New legislation and the emergence of technologies are giving everyone an opportunity at building a real estate empire. Education is the keys to taking that first step and whether you’re a real estate tycoon or looking to get started in real estate investing Equifund has you covered. Knowledge is the mortar of wealth creation, and with that in mind we’ve prepared for you the 6 MUST KNOWS of real estate investing.
1. Tenant Covenant
When reviewing a real estate investing opportunity, have a good understanding of the tenants and the nature of their business. Learn about the industry they are in and the overall health of that industry. Determine if they have multiple locations across the city, country or globe. Typically, tenants with multiple locations usually have a good covenant and are secure in their business dealings.

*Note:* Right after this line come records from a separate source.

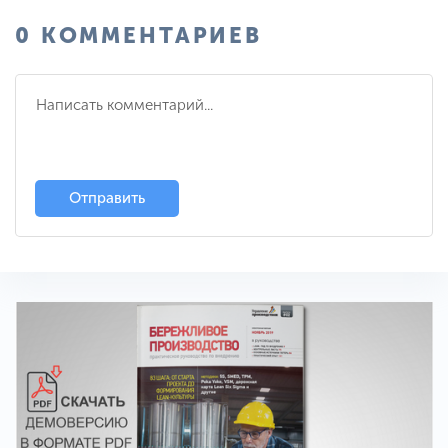
0 КОММЕНТАРИЕВ
Отправить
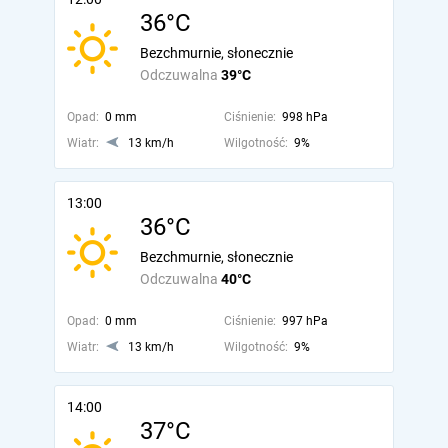
36°C
Bezchmurnie, słonecznie
Odczuwalna
39°C
Opad:
0 mm
Ciśnienie:
998 hPa
Wiatr:
13 km/h
Wilgotność:
9%
13:00
36°C
Bezchmurnie, słonecznie
Odczuwalna
40°C
Opad:
0 mm
Ciśnienie:
997 hPa
Wiatr:
13 km/h
Wilgotność:
9%
14:00
37°C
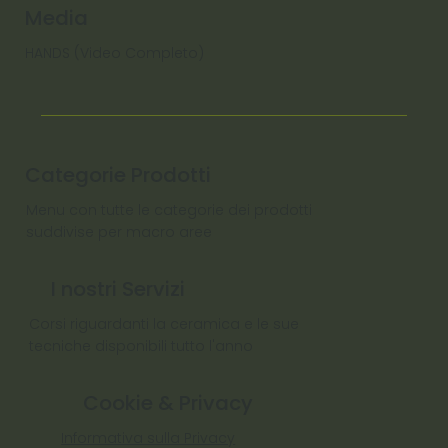
Media
HANDS (Video Completo)
Categorie Prodotti
Menu con tutte le categorie dei prodotti
suddivise per macro aree
I nostri Servizi
Corsi riguardanti la ceramica e le sue
tecniche disponibili tutto l'anno
Cookie & Privacy
Informativa sulla Privacy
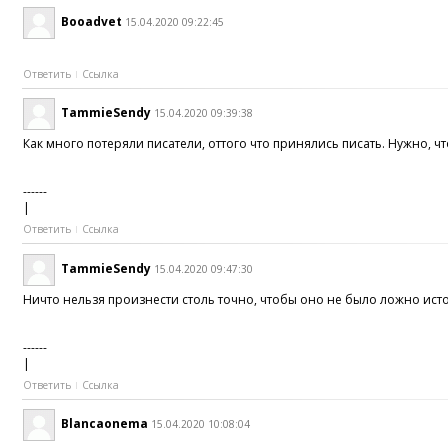
Booadvet
15.04.2020 09:22:45
Ответить
Ссылка
TammieSendy
15.04.2020 09:39:38
Как много потеряли писатели, оттого что принялись писать. Нужно, ч
------
|
Ответить
Ссылка
TammieSendy
15.04.2020 09:47:30
Ничто нельзя произнести столь точно, чтобы оно не было ложно ист
------
|
Ответить
Ссылка
Blancaonema
15.04.2020 10:08:04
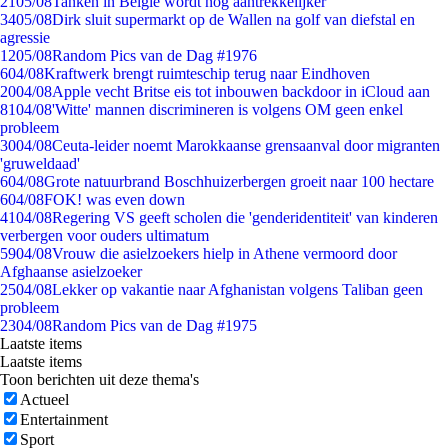
21
05/08
Tanken in België wordt nóg aantrekkelijker
34
05/08
Dirk sluit supermarkt op de Wallen na golf van diefstal en
agressie
12
05/08
Random Pics van de Dag #1976
6
04/08
Kraftwerk brengt ruimteschip terug naar Eindhoven
20
04/08
Apple vecht Britse eis tot inbouwen backdoor in iCloud aan
81
04/08
'Witte' mannen discrimineren is volgens OM geen enkel
probleem
30
04/08
Ceuta-leider noemt Marokkaanse grensaanval door migranten
'gruweldaad'
6
04/08
Grote natuurbrand Boschhuizerbergen groeit naar 100 hectare
6
04/08
FOK! was even down
41
04/08
Regering VS geeft scholen die 'genderidentiteit' van kinderen
verbergen voor ouders ultimatum
59
04/08
Vrouw die asielzoekers hielp in Athene vermoord door
Afghaanse asielzoeker
25
04/08
Lekker op vakantie naar Afghanistan volgens Taliban geen
probleem
23
04/08
Random Pics van de Dag #1975
Laatste items
Laatste items
Toon berichten uit deze thema's
Actueel
Entertainment
Sport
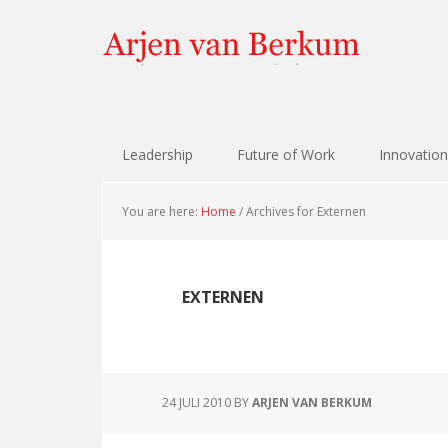
Skip
Skip
Skip
Skip
to
to
to
to
primary
content
primary
footer
navigation
sidebar
Leadership
Future of Work
Innovation
You are here:
Home
/
Archives for Externen
EXTERNEN
24 JULI 2010
BY
ARJEN VAN BERKUM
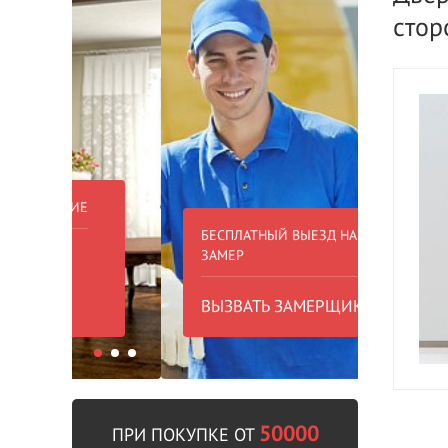
стор
БЕСПЛАТНЫЙ ВЫЕЗД НА
БЕСПЛА
ЗАМЕР
000 РУБ
ВЫЗВАТЬ ЗАМЕРЩИКА
В пре
50000
ПРИ ПОКУПКЕ ОТ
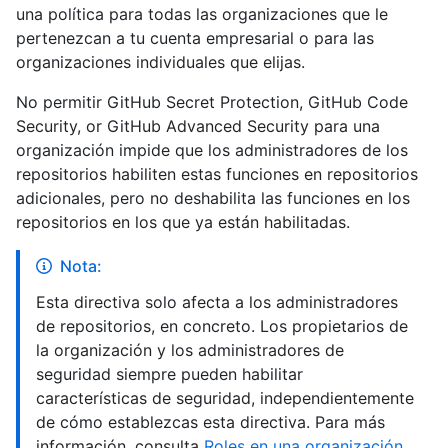
una política para todas las organizaciones que le
pertenezcan a tu cuenta empresarial o para las
organizaciones individuales que elijas.
No permitir GitHub Secret Protection, GitHub Code
Security, or GitHub Advanced Security para una
organización impide que los administradores de los
repositorios habiliten estas funciones en repositorios
adicionales, pero no deshabilita las funciones en los
repositorios en los que ya están habilitadas.
Nota:
Esta directiva solo afecta a los administradores
de repositorios, en concreto. Los propietarios de
la organización y los administradores de
seguridad siempre pueden habilitar
características de seguridad, independientemente
de cómo establezcas esta directiva. Para más
información, consulta
Roles en una organización
.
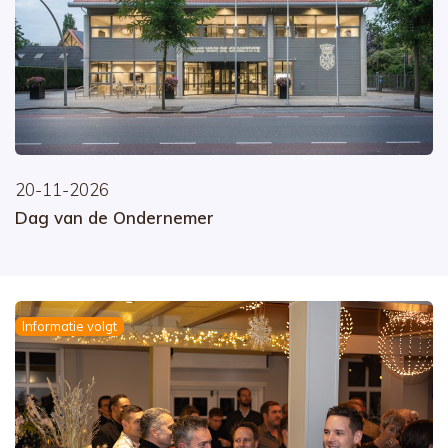
20-11-2026
Dag van de Ondernemer
Informatie volgt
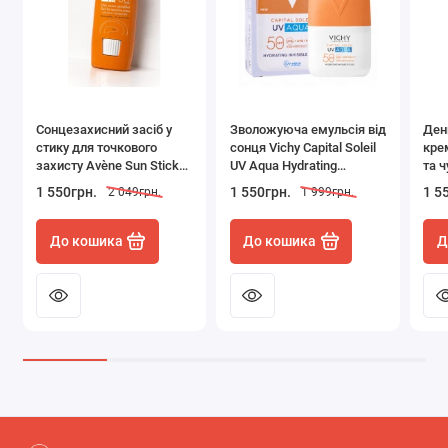
Сонцезахисний засіб у
Зволожуюча емульсія від
Ден
стику для точкового
сонця Vichy Capital Soleil
крем
захисту Avène Sun Stick
UV Aqua Hydrating
та ч
for Sensitive Areas SPF
Invisible Fluid SPF 50
Roc
1 550грн.
1 550грн.
1 5
2 049грн.
1 999грн.
50+ (8 г)
флакон 50 мл
UVM
Cre
До кошика
До кошика
Д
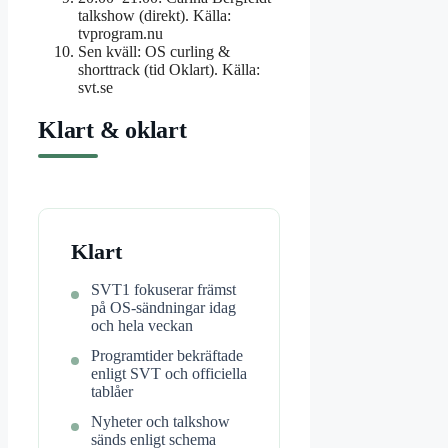
talkshow (direkt). Källa:
tvprogram.nu
Sen kväll: OS curling &
shorttrack (tid Oklart). Källa:
svt.se
Klart & oklart
Klart
SVT1 fokuserar främst
på OS-sändningar idag
och hela veckan
Programtider bekräftade
enligt SVT och officiella
tablåer
Nyheter och talkshow
sänds enligt schema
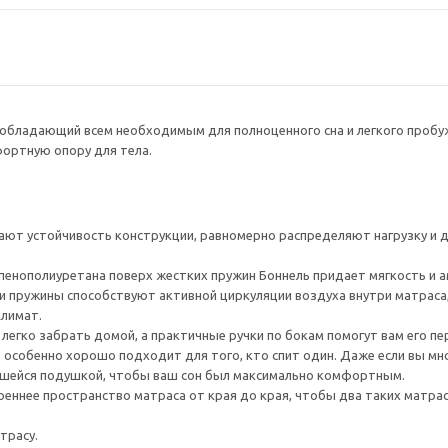
обладающий всем необходимым для полноценного сна и легкого пробуж
ортную опору для тела.
ют устойчивость конструкции, равномерно распределяют нагрузку и 
 пенополиуретана поверх жестких пружин Боннель придает мягкость и 
и пружины способствуют активной циркуляции воздуха внутри матраса
лимат.
 легко забрать домой, а практичные ручки по бокам помогут вам его п
 особенно хорошо подходит для того, кто спит один. Даже если вы мн
шейся подушкой, чтобы ваш сон был максимально комфортным.
еннее пространство матраса от края до края, чтобы два таких матрас
трасу.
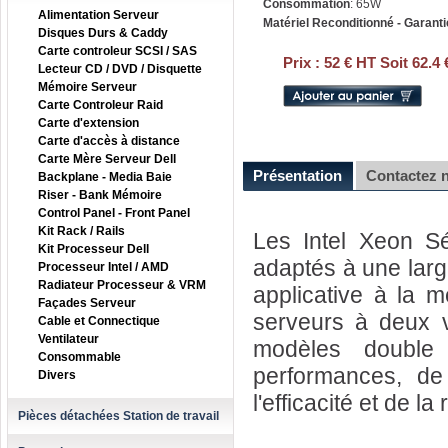
Consommation
: 65W
Alimentation Serveur
Matériel Reconditionné - Garanti
Disques Durs & Caddy
Carte controleur SCSI / SAS
Prix :
52 € HT Soit 62.4
Lecteur CD / DVD / Disquette
Mémoire Serveur
Carte Controleur Raid
Carte d'extension
Carte d'accès à distance
Carte Mère Serveur Dell
Présentation
Contactez 
Backplane - Media Baie
Riser - Bank Mémoire
Control Panel - Front Panel
Kit Rack / Rails
Les Intel Xeon Sé
Kit Processeur Dell
adaptés à une large
Processeur Intel / AMD
Radiateur Processeur & VRM
applicative à la m
Façades Serveur
serveurs à deux v
Cable et Connectique
Ventilateur
modèles double
Consommable
performances, de 
Divers
l'efficacité et de la
Pièces détachées Station de travail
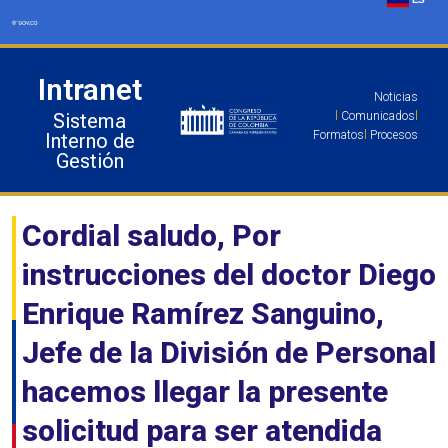
Ir
al
contenido
Intranet
Noticias
Sistema
l
Comunicados
l
Formatos
l
Procesos
Interno de
Gestión
Cordial saludo, Por
instrucciones del doctor Diego
Enrique Ramírez Sanguino,
Jefe de la División de Personal
hacemos llegar la presente
solicitud para ser atendida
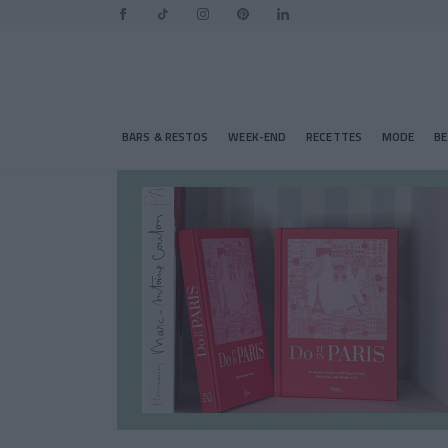
BARS & RESTOS
WEEK-END
RECETTES
MODE
B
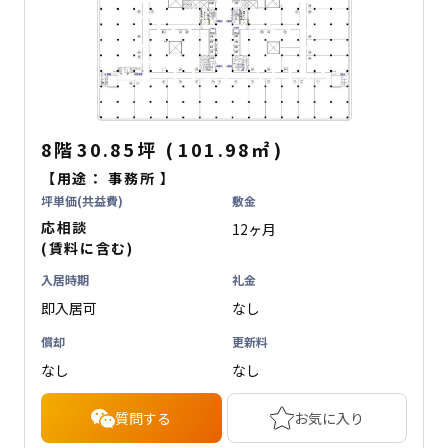
8階
30.85坪
(
101.98
㎡
)
【用途：
事務所
】
坪単価(共益費)
敷金
応相談
12ヶ月
(賃料に含む)
入居時期
礼金
即入居可
なし
償却
更新料
なし
なし
質問する
お気に入り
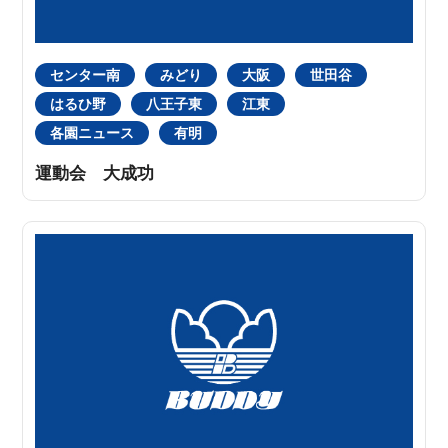
センター南
みどり
大阪
世田谷
はるひ野
八王子東
江東
各園ニュース
有明
運動会 大成功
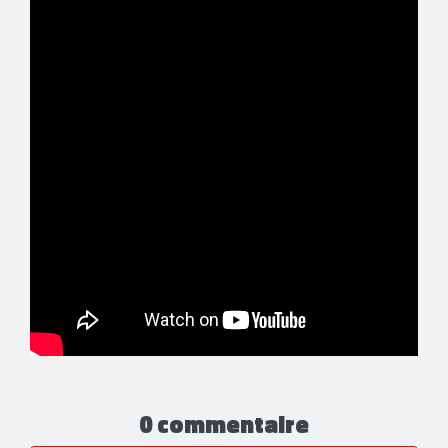
0 commentaire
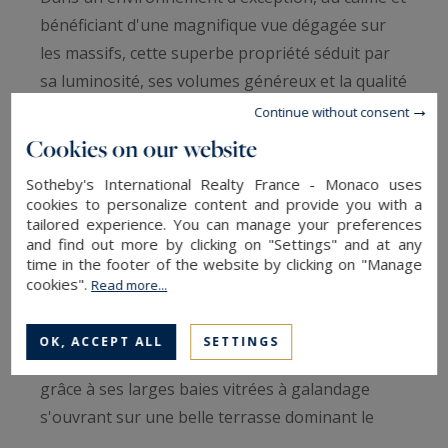
bénéficiant d'une magnifique vue dégagée sur
les massifs, cette superbe propriété séduit par
sa luminosité, ses volumes généreux et la qualité
de ses prestations.
Continue without consent
Cookies on our website
Édifiée sur un terrain paysager et arboré
Sotheby's International Realty France - Monaco uses
d'environ 1 000 m², elle offre un cadre de vie
cookies to personalize content and provide you with a
d'exception avec une piscine équipée d'un volet
tailored experience. You can manage your preferences
and find out more by clicking on "Settings" and at any
roulant solaire, un spa, un pool house et de
time in the footer of the website by clicking on "Manage
vastes espaces extérieurs.
cookies".
Read more...
La maison s'organise autour d'une grande pièce
OK, ACCEPT ALL
SETTINGS
de vie de près de 90 m², baignée de lumière
grâce à ses larges baies vitrées à galandage
s'ouvrant sur une belle terrasse dominant le
jardin.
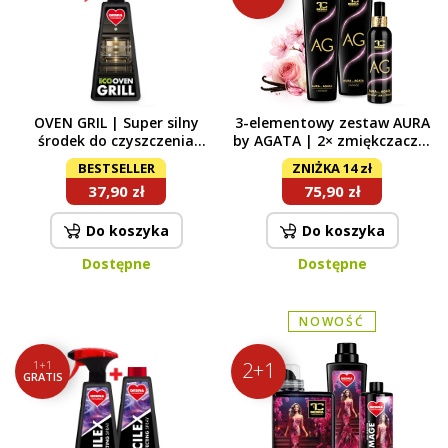
OVEN GRIL | Super silny
3-elementowy zestaw AURA
środek do czyszczenia
by AGATA | 2× zmiękczacz +
piekarników i grilli 500 ml
1× odświeżacz tkanin
BESTSELLER
ZNIŻKA 14 zł
37,90 zł
75,90 zł
Do koszyka
Do koszyka
Dostępne
Dostępne
NOWOŚĆ
1+1
2+1
GRATIS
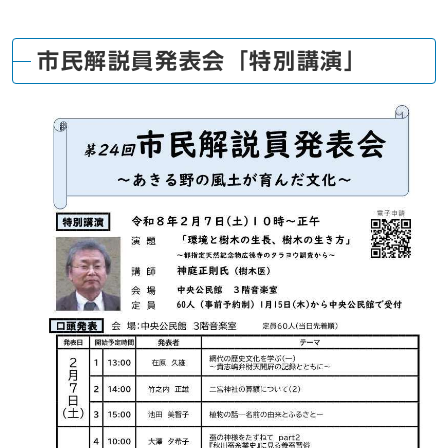
市民解説員発表会「特別講演」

Through the use of rent rolls, get a good understanding of the tenants that are either late in paying rent or chronically late. Tenants that are having difficulty paying rent may have a cash flow problem which could result in default of the lease. Your tenants cash flow problem is your problem.
3. Rents and Markets
Have a general understanding of what the market rents are as well as vacancy rates for investments similar to the one you are considering. Access the net market rent paid by the tenants. If they are below market, consider the term remaining in their leases and estimate what they should be paying and more importantly if they are able to pay. Categorize the investment as being either better or worse than market. If it is better, then you should anticipate that your revenues will go down as the market reaches equilibrium. Tenants will inevitably move to more affordable accommodations if the opportunity presents itself. Which means, anticipate that they may move from your building to another if your rents are higher than comparable properties. If the investment is performing below market, determine how it can achieve market norms through rent increases or operating cost reductions.
4. Operating Costs
Operating costs are a factor of what it takes to operate the building. In many cases where rent is charged as a net rent, the tenants are responsible for paying their proportionate share of operating costs. Be sure the operating costs are at or below market so that they are not punitive in a tenant’s ability to pay them.
5. Recapitalization Costs
The cost to repair base building items, i.e., roof, windows, common area elements, and HVAC repairs, are paid out of the net operating income of the building. That means, they are not recoverable from the tenants and therefore come out of the profits of the real estate investment. Be sure you have a good understanding of the short and long-term recapitalization costs as they will affect your anticipated profits and should be factored into the market value of the building.
6. Microeconomic Conditions
What is happening in the economy that might affect the financial performance of your investment. If you have a building that is occupied by government departments you would want to know the overall objectives of that government. For example, if a new government is planning cutbacks, you might anticipate that they will not renew leases. If one of your tenants belongs to a booming industry they might not renew because they will require larger accommodations.